I love that strong hold of him, his kisses (from soft to rough), how he pulls me to him, his hand on mine, and absolutely everything about him! I had a really nice day yesterday with him and his family for his cousin’s confirmation :3 they’re all so nice and loving!

Next week we are going shopping to the mall-so fun ahh!!
Muuah! I love you sweetheart! Soo much!!❤

c:

At the end of level 1 nursing school I ended up making different friends :3 and its funny how most of them were outside of the classes I had and even from other programs like the respiratory and radiology program. Going to my classes in the elevator random people started making conversations with me. And in other classes or during breaks they would talk to me as if they have known me for a while. I started to talk to them more.

In the classes I was in most of the students were kinda mean.
hopefully next semester I get classes with the friendly people ^.^
They would all go in a group but I would just go sit with other students when we had lecture with all morning skills classes. I was honestly more comfortable with other students who I got to meet.

Sometimes you just have to go your own way to find where you belong.

>.<

I’m very nervous..

I passed to level 2 (and I am soo happy because that was the number 1 thing to worry about) but..I don’t know if I passed pharmacology :c
I feel okay about the exam and also, the ones I had a doubt in. I looked them up (some) and I chose the correct answer. You never know though, sometimes you think you did good and you didn’t and vice versa.

I will know tonight :c

The student nurse prayer

Lord: I know we go through this every day but please give me the knowledge as to why I actually wanted to go to nursing school. Give me the strength to make it through those boring three hour lectures without falling asleep. Please give me the patience to make it through eight hour clinicals with instructors that can’t just give you the right answer and on the same note, give the nurses the ability to remember what it was like to be a student and give us just a little more respect. Give me the endurance to read all the assigned readings and be able to remember it when I am taking a test with four right answers. Give my family and friends the ability to realize I really am on the edge of insanity. Finally, give me the vision to see that one day I will be a real nurse and I will never have to wear this boring uniform again.

Summer summer summer

class is almost over and I have to say I’m happy so far :3 I am passing 3 of my clasaes and the 4th one (pharmacology) I’m borderline with a 77.41. With the final I know I can boost it up!! No stress allowed though.

I will pass.

Me and my boyfriend have lots of plans for this summer! <3

We are going shopping, going to iron man (plus many more movies!), more shopping, working out at the gym, and lots of other plans :3 plus I want to get a job and a car (finally!!)
I’m so excited!! my love’s finals are this week and mine are next week but we’re close to summer!! ahh!! <3

And me and my love are turning 20 this summer because we’re summer babies and wooo 20 year olds!! <3

That rude moment

When you run across your nursing professor and he rolls his eyes at you.
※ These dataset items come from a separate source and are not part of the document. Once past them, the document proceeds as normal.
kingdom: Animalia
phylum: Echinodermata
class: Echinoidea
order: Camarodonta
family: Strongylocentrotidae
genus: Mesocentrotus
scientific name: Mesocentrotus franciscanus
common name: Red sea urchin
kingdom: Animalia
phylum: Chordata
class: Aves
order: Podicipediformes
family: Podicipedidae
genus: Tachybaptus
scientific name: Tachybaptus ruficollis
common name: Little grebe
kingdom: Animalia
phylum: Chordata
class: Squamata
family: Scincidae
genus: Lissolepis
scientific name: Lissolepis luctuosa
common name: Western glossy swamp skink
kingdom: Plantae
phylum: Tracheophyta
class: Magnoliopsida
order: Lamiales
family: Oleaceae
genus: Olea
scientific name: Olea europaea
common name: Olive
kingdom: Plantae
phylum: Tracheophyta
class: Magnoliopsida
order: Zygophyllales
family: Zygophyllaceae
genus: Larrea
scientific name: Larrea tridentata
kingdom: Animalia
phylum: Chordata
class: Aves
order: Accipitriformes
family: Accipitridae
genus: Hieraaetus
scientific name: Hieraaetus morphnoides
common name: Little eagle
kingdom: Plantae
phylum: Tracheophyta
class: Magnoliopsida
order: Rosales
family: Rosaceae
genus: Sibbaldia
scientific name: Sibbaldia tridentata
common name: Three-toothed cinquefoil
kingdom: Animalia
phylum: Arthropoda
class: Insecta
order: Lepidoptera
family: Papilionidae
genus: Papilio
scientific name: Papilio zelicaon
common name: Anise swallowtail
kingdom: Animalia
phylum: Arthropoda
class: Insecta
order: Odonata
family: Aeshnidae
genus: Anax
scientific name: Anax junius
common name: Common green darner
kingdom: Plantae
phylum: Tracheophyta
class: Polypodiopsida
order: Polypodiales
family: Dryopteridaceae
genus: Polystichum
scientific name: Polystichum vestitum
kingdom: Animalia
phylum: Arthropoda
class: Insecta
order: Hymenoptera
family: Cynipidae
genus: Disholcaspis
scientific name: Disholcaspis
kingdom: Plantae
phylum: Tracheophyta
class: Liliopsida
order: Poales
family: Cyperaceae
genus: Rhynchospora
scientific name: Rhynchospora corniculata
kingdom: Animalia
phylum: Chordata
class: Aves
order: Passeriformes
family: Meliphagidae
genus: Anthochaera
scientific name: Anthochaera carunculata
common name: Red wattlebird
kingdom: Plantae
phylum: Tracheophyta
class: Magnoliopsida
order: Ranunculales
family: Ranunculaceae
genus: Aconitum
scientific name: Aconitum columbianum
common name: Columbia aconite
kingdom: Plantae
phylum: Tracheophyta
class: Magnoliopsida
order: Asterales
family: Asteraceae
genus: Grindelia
That was the rudest thing ever. I smiled like anyone would to another friendly stranger and he rolls his eyes at me…

This is one thing I don’t like about nursing school and the class group of 10 I got assigned to. Everyone except 4 persons are truly nice. The rest can be so rude. In foundations class two of the girls (the rude ones) are always making fun of anything the other people say.

I wish I was assigned to another group. But it’s okay because I ignore them all. It’s not like they affect me but I just think it’s rude. Why want to be a nurse if you’re going to be rude?

182 days ago

the most sweetest boy asked me to be his girlfriend❤ the boy who changed my life! (: I am so happy I met the boy I had been searching for. Ever since I was kid I dreamed of the perfect most sweetest boy and eli came right and fit perfectly on that missing piece :-* he is all my eyes see and all my heart beats for ❤ he makes my every day amazing and full of happiness :3 he is perfect (and yes no one is perfect in this world) but he is perfect for me and perfect to me. He is my everything and I love him sooo muchh!! ❤ These 6 months have been amazing and the happiest!! :3 
I’m so lucky to have you love!! ❤Muuah!!